Twice baked potatoes are a tasty alternative to mashed or plain baked potatoes. You can prepare these a day in advance.

Feel free to add some bacon, diced ham, cheddar  or Parmesan cheese, or sliced cooked mushrooms.


  • 6 large baking potatoes
  • 4 tablespoons sour cream
  • 3 to 4 tablespoons milk or half-and-half
  • 1/4 cup butter, room temperature
  • 2 tablespoons fresh chopped chives

Steps to Make It

  1. Scrub potatoes; pat dry.

  2. Heat oven to 425 F.

  3. Pierce top of potatoes with a fork.

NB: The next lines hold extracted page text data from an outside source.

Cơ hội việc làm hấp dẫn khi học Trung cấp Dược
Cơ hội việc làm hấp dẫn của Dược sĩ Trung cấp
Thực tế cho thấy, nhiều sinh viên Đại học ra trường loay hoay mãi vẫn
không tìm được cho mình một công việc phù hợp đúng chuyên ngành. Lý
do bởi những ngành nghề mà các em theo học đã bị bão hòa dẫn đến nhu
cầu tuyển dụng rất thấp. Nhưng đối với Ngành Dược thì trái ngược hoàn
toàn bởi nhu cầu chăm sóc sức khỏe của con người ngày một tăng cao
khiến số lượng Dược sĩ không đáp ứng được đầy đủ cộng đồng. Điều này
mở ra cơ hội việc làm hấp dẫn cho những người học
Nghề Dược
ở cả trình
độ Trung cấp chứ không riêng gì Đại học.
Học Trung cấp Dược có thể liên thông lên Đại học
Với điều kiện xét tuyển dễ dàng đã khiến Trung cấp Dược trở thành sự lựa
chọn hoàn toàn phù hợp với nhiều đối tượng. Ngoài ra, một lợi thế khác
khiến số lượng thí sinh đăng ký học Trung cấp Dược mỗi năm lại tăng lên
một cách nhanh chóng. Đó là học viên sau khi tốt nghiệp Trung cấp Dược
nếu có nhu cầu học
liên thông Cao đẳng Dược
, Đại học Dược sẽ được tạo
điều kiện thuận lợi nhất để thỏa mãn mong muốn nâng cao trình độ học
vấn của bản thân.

Bake for about 50 minutes, or until potatoes ​are tender. Remove a thin slice from the top of each potato and scoop out most of the potato into a bowl, leaving shells intact.

  4. In a bowl, combine the potato with the sour cream, 3 tablespoons milk, and the butter; beat until well blended. Add more milk or half-and-half if needed. Beat in salt and pepper then spoon the mixture into the potato skins. Sprinkle with the chives.

  5. Cover and refrigerate until the next day or bake at 375 F for about 10 to 15 minutes, or until lightly browned.

  6. If the potatoes have been refrigerated, bake at 375 F for 20 to 25 minutes, until hot and lightly browned.